◆ Text segment ◆

▼

DiffServ and IntServ

Stateless Architecture (DiffServ)

Introduced to solve the scalability problem of IntServ. The basic philosophy is to cluster services based in the traffic class octet of IPv4 in order to mark a packet and receive a particular forwarding treatment (PHB).

Stateful Architecture (IntServ)

Resource Reservation (RSVP: ReSerVation Protocol)

Is primarilt for connection oriented networks.

During connection setup:

  1. Request resources (e.g. Buffer space, connection bandwidth) from the network.
  2. If the network has enough available resources to support the new connection, the connection will be established.
  3. Otherwise the connection will be rejected.
Route Pinning

Problem: Asymmetric routes.

Solution: Use PATH to remember the direct path from S -> R (route pinning).

Transmission Control Protocol (TCP)

Resides on the Transport layer, offering flow control, congestion control and congestion avoidance. TCP establishes an end-to-end full-duplex connection between nodes which is maintained by the end-points and not by the network itself.


  • Application addressing via port numbers.
  • Reliable delivery - Ensures that all information sent is received.
  • In-order delivery - Data is delivered to an application in the same order it was sent.
  • Flow control - Sending transmission rate should not exceed receiving applications processing rate.
  • Congestion control - Ensuring that congestion in the internet remains at an acceptable level. This is the most important functionality and the reason why the internet has not collapsed under the expontentially increasing rates of traffic over the years.

The size of a TCP packet is dependent on the Maximum Segment Size (MSS), typically between 536-1500 bytes.

  • When a packet is transmitted a timer is maintained waiting for the other end to acknowledge the packet (ACK).
  • TCP maintains a checksum in the header to detect errors.
  • The receiver must be able to discard duplicate packets.

TCP Structure

IP Header TCP Header Payload
20 bytes 20 bytes
  • Sequence number:
  • Acknowledgement number:
  • Window size:

A 5-tuple identifies a connection:

  1. Source IP address
  2. Source port number
  3. Destination IP address
  4. Destination port number
  5. Protocol type (e.g. TCP)

TCP uses a 3-way handshake to establish a connection:

  1. Client sends SYN to server
  2. Server acknowledges (ACK) SYN packet and sends a new SYN packet to client.
  3. Client acknowledges (ACK) SYN packet received from server.

Connection termination:

  1. Client sends FIN to server.

▲

◆ Stated exercise 1 ◆
Summarize the networking notes in two sentences.
◆ Stated exercise 2 ◆
According to the networking notes, which items make up the 5-tuple that identifies a connection? List them all.
Rely only on the networking notes above when answering.

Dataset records
▼

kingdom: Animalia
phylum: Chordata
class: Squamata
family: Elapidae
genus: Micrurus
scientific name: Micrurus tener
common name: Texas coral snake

▲
▼

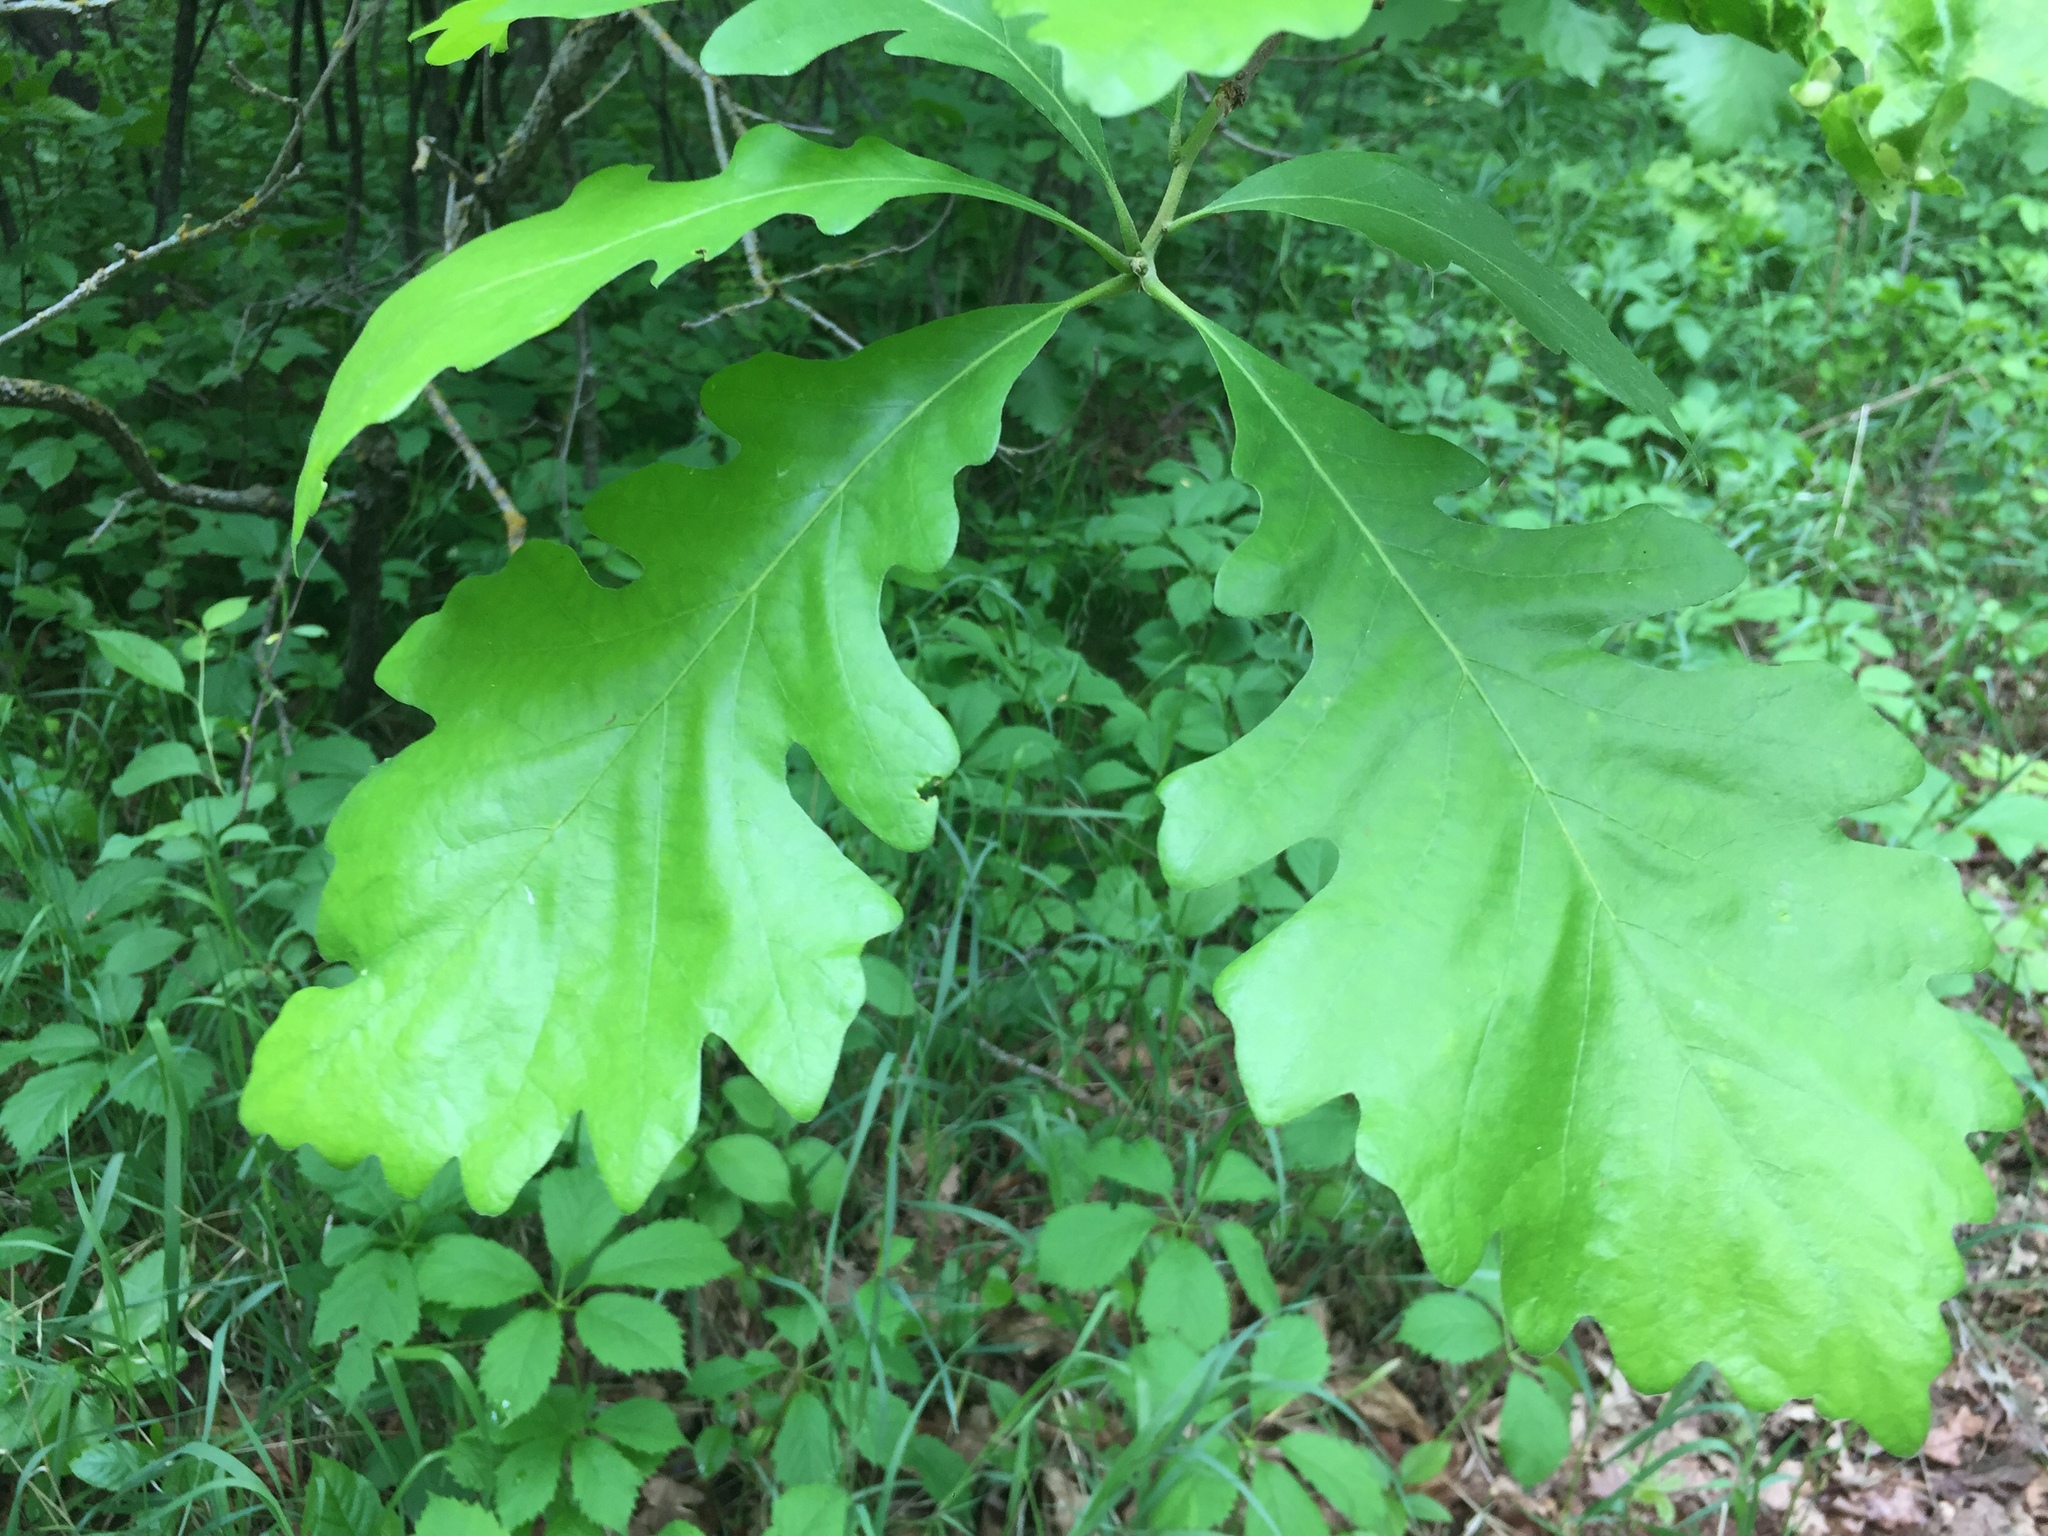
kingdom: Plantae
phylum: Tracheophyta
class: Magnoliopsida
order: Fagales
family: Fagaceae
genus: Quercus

▲
▼

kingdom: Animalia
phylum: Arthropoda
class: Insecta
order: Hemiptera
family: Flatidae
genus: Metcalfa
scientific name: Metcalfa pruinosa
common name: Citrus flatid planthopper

▲

◆ Complete answer 1 ◆
The notes describe DiffServ, a stateless architecture introduced to solve IntServ's scalability problem by marking packets for a particular forwarding treatment, and IntServ, a stateful architecture that requests resources from the network through RSVP during connection setup. They then cover TCP, a transport-layer protocol that offers flow control, congestion control and congestion avoidance over an end-to-end full-duplex connection and uses a 3-way handshake to establish connections.

◆ Complete answer 2 ◆
1. Source IP address
2. Source port number
3. Destination IP address
4. Destination port number
5. Protocol type (e.g. TCP)